● **FRAGMENTO DE TEXTO**:

━━━━━━━━

Pertenecía al arte oriental la extraña belleza de tan sorprendente
monumento y a la religión de Mahoma el encanto místico que desprendía.
A
fines del siglo pasado empezaron arqueólogos españoles a restaurar
iglesias que habían sido construidas en tiempos de los visigodos. Una
de ellas, dedicada a San Juan Bautista y situada en Baños de Cerrato
(Venta de Baños), había sido edificada por Recesvinto en 661, de
acuerdo con una inscripción colocada en el transepto, frente a la
nave principal. El hecho era indiscutible. La fecha de su construcción
muy anterior a la pretendida invasión de 711,
y sin embargo poseía esta iglesia soberbios arcos de herradura.
Pronto se los encontró por toda la península, algunos tan bellos
como los cordobeses y... no eran musulmanes. Se han hallado hasta en
Francia, orillas
del Loire, que de acuerdo con la tradición jamás alcanzaron los
árabes. En fin, se averiguaba en nuestros días que habían existido
arcos de herradura en fechas anteriores a nuestra era cristiana. De
tal suerte que se podía establecer el proceso de su evolución desde
aquellos tiempos remotos hasta su magna florescencia bajo los califas
cordobeses.
Uno
de los mitos de la historia occidental se venía abajo.
El arco de herradura, cuyas curvas inverosímiles habían
permitido las más extraordinarias extravagancias, no había sido traído
de Oriente por los árabes invasores.
Más
aún. A medida que se incrementaban los estudios emprendidos sobre el
arte de la civilización arábiga, se percibía que los principios
arquitectónicos empleados en la construcción de la Mezquita de Córdoba
escasas relaciones tenían con el Asia lejana. Así como el arco de
herradura, aparecía que estas técnicas antaño estimadas por
extranjeras pertenecían a la tradición local, ibérica, romana y
visigoda. Pero se complicaba el problema tanto más por el hecho
siguiente:
Había
sido construido este oratorio por los hombres y para los hombres. El
arquitecto que dibujó los planos, no había dado suelta a su
imaginación para satisfacer su capricho o su necesidad de creación
artística. Sin menospreciar sus cualidades intelectuales, muy al
contrario, había que reconocer sin embargo que las había puesto a
disposición de una idea superior: la puesta en obra de una función
para la cual había sido el templo objeto de un encargo, había sido
construido y pagado. En una palabra, había sido edificado para la
celebración de un culto religioso. Pero bastaba con pasearse por el
bosque de sus columnas para darse cuenta de que este culto no pertenecía
ni a la religión musulmana, ni a la cristiana. Pues la disposición
interior de este monumento no ha sido concebida para el cumplimiento
de las ceremonias prescritas por la liturgia de estas creencias.

━━━━━━━━

● **OBJETIVO 1**: Según el fragmento sobre el arco de herradura, ¿en qué año edificó Recesvinto la iglesia de San Juan Bautista de Baños de Cerrato?
● **OBJETIVO 2**: Reproduce literalmente el tramo del fragmento sobre el arco de herradura que va desde "Pronto se los" hasta "se venía abajo.".
● **OBJETIVO 3**: Prolonga el fragmento sobre el arco de herradura y la Mezquita de Córdoba a partir de su última oración.
El material no interviene en absoluto en esta parte.

● **CONTENIDO DE DATOS**:
━━━━━━━━

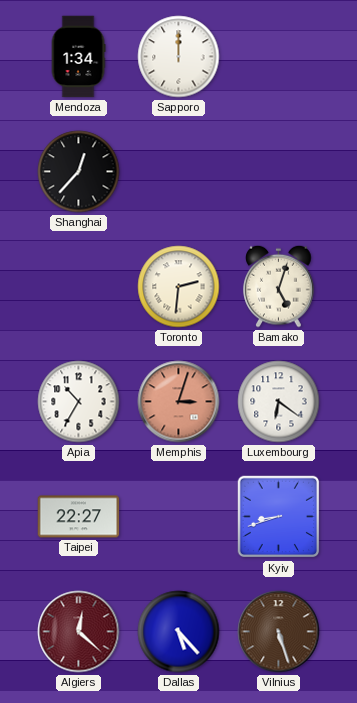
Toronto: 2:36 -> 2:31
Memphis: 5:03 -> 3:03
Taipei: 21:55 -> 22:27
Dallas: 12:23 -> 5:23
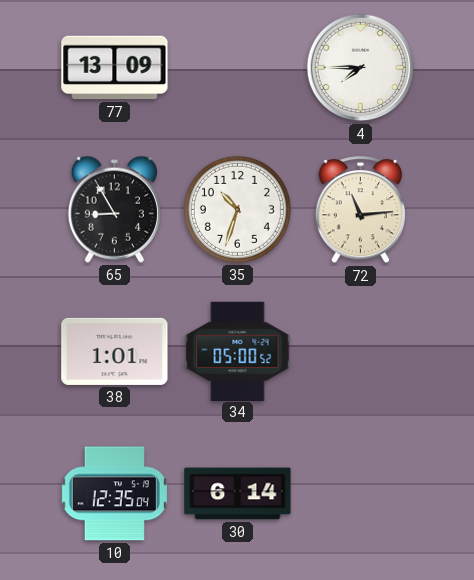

━━━━━━━━

● **RESULTADO DEL EJERCICIO 1**: En el año 661.

● **RESULTADO DEL EJERCICIO 2**:
Pronto se los encontró por toda la península, algunos tan bellos
como los cordobeses y... no eran musulmanes. Se han hallado hasta en
Francia, orillas
del Loire, que de acuerdo con la tradición jamás alcanzaron los
árabes. En fin, se averiguaba en nuestros días que habían existido
arcos de herradura en fechas anteriores a nuestra era cristiana. De
tal suerte que se podía establecer el proceso de su evolución desde
aquellos tiempos remotos hasta su magna florescencia bajo los califas
cordobeses.
Uno
de los mitos de la historia occidental se venía abajo.

● **RESULTADO DEL EJERCICIO 3**:
Para
decir sus plegarias en común, con sus genuflexiones y sus
postraciones repetidas y hechas por todos los fieles con un mismo
gesto, sólo necesitaban los musulmanes de un patio, como el que existía
en la casa del profeta. Bastaba pues que el lugar, abierto a la
intemperie pero cubierto por un tejado, permitiera la colocación de
los muslimes en largas filas, formando un frente de tal suerte que
pudieran con la vista seguir los gestos del encargado de la oración,
el imán, situado ante todos ellos de cara al mihrab, aposento sagrado
en donde se guarda el Corán. Por su parte, requiere el ritual católico
un amplio espacio cubierto en el cual pueden los cristianos seguir el
sacrificio de la misa celebrado por el oficiante. En ambos casos está
fundada la liturgia en un mismo principio: el papel desempeñado por
la vista en estas ceremonias. Así se explica con qué facilidad han
adaptado los musulmanes las iglesias cristianas a su culto sin tener
la necesidad de emprender grandes modificaciones en su arquitectura.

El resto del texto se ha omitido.